論證技巧 / 潛在漏洞「十億個遮罩」與「零樣本」的並置極具說服力——前者展示規模，後者展示泛化。但「零樣本」的定義在分割語境中較為寬鬆：模型仍需接受點或框等提示，這與語言模型的零樣本有質的不同。

1. Introduction — 緒論

In natural language processing, foundation models pretrained on broad web-scale data can be adapted to a wide range of downstream tasks via prompting. Can we build a similar foundation model for image segmentation? Such a model would need to solve a promptable segmentation task: given any prompt — a point, a box, a mask, or text — it must return a valid segmentation mask. This task is general enough to serve as a pretraining objective and enables zero-shot transfer to downstream segmentation problems through appropriate prompt engineering.

在自然語言處理領域，基於大規模網路資料預訓練的基礎模型可透過提示適配至廣泛的下游任務。我們能否為影像分割建構類似的基礎模型？這樣的模型需要解決一項可提示式分割任務：給定任何提示——一個點、一個框、一個遮罩或文字——它必須回傳有效的分割遮罩。此任務足夠通用，可作為預訓練目標，並透過適當的提示工程實現零樣本遷移至下游分割問題。

段落功能建立願景——以 NLP 基礎模型為類比，提出視覺分割的基礎模型構想。

邏輯角色論證鏈的起點：以 NLP 的成功模式為論據，類推至視覺分割，建立「可提示式分割」的必要性與合理性。

論證技巧 / 潛在漏洞 NLP 基礎模型的類比非常有力，但存在本質差異：語言是離散符號系統，而影像是連續的；NLP 的「提示」與分割的「提示」（點、框）在資訊密度上截然不同。此類比的說服力可能掩蓋這些差異。

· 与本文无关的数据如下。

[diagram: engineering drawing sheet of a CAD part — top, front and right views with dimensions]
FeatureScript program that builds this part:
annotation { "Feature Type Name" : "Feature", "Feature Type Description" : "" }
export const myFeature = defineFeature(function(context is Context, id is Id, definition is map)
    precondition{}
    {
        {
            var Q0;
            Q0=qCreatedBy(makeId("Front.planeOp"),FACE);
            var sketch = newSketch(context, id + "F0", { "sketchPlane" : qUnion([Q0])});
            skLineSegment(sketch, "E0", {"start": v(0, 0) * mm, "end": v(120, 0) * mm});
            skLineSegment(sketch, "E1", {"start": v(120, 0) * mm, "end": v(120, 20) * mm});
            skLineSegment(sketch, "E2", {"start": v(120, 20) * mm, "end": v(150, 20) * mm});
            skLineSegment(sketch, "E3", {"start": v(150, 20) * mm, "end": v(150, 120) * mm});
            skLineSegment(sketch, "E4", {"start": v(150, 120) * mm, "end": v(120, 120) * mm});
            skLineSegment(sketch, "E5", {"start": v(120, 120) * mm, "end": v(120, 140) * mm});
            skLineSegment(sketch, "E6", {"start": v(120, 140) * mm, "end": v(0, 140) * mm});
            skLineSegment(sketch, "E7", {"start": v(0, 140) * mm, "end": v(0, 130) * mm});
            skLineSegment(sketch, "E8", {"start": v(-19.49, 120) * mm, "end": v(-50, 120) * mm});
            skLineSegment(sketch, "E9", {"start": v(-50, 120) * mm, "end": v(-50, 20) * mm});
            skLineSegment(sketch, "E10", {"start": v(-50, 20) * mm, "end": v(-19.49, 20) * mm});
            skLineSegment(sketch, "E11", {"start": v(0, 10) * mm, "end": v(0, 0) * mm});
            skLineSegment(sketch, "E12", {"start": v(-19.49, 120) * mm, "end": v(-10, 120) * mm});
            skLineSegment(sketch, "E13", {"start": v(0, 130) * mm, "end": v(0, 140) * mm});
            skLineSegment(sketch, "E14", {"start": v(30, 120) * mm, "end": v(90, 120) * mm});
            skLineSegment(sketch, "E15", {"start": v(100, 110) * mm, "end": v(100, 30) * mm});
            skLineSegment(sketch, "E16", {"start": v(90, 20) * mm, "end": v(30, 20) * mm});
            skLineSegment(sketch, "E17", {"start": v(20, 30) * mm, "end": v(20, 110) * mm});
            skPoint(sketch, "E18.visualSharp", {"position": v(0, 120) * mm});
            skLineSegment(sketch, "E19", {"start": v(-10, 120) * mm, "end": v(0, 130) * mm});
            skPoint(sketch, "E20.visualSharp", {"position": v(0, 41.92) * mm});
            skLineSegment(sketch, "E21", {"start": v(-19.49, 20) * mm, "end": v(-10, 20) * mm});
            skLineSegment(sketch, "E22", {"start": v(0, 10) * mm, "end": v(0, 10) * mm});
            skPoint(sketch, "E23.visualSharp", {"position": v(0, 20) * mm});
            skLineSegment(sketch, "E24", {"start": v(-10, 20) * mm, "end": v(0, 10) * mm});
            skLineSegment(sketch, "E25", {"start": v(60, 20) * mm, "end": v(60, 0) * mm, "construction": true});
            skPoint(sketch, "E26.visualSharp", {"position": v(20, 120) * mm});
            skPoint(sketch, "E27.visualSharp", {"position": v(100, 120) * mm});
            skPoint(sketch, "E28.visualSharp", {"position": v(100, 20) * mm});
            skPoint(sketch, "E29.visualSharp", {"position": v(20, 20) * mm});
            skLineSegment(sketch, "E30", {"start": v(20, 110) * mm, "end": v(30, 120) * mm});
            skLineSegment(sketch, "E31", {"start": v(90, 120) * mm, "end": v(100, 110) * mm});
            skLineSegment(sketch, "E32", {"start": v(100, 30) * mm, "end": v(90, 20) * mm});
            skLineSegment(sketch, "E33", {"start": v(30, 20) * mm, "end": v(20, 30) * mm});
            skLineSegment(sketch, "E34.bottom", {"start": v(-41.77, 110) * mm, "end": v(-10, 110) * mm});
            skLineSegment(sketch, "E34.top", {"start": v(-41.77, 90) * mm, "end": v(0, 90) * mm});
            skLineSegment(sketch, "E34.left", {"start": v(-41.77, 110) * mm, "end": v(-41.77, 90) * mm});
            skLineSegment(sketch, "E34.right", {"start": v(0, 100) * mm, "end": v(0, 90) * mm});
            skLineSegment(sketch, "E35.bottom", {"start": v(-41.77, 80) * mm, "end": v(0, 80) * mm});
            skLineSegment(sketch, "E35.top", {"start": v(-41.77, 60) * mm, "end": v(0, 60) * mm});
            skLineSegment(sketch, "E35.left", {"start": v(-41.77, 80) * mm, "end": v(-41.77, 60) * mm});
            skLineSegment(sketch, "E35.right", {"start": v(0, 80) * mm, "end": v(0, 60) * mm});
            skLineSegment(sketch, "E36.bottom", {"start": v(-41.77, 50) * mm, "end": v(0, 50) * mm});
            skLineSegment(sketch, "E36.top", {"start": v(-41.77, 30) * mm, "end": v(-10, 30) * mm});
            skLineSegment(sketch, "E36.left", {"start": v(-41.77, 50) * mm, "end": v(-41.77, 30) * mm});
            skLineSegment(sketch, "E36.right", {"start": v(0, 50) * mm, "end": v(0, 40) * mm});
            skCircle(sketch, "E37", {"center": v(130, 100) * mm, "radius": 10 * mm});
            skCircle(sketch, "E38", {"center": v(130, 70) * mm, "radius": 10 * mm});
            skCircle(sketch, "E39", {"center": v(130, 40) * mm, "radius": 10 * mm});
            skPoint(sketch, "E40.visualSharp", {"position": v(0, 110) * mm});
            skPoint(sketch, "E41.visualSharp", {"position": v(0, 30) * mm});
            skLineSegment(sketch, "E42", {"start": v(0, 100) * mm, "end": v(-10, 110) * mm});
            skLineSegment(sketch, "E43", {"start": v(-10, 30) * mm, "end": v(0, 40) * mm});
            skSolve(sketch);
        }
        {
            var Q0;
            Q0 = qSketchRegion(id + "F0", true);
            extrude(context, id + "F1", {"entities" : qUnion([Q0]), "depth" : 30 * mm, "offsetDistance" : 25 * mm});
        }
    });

2. Segment Anything Task — 可提示式分割任務

We define a promptable segmentation task where the goal is to return a valid segmentation mask given any segmentation prompt. A prompt can be spatial (points, boxes, masks) or semantic (free-form text). The requirement of a "valid" mask means that even when a prompt is ambiguous — for instance, a single point on a shirt could refer to the shirt itself or the person wearing it — the output should be a reasonable mask for at least one of the possible objects. This task generalizes naturally to several existing segmentation tasks (interactive segmentation, edge detection, object proposal generation) and can serve as a unifying pretraining objective.

我們定義一項可提示式分割任務，其目標是在給定任何分割提示的情況下回傳有效的分割遮罩。提示可以是空間性的（點、框、遮罩）或語義性的（自由格式文字）。「有效」遮罩的要求意味著，即使當提示具有歧義性——例如，襯衫上的單一個點可能指稱襯衫本身或穿著它的人——輸出也應是至少一個可能物件的合理遮罩。此任務自然地泛化至多種既有分割任務（互動式分割、邊緣偵測、物件提案生成），並可作為統一的預訓練目標。

段落功能核心定義——精確界定「可提示式分割任務」的範疇與約束。

邏輯角色此段是整個計畫的理論基礎：以一個足夠通用的任務定義統攝所有下游分割應用。「歧義性」的處理方式（輸出多個候選遮罩）是設計上的關鍵決策。

論證技巧 / 潛在漏洞以「襯衫vs.人」的具體例子解釋歧義性處理非常直觀。但「有效遮罩」的判定標準在語義上仍有模糊空間——任何封閉區域都可能是「有效的」，問題在於是否符合使用者意圖。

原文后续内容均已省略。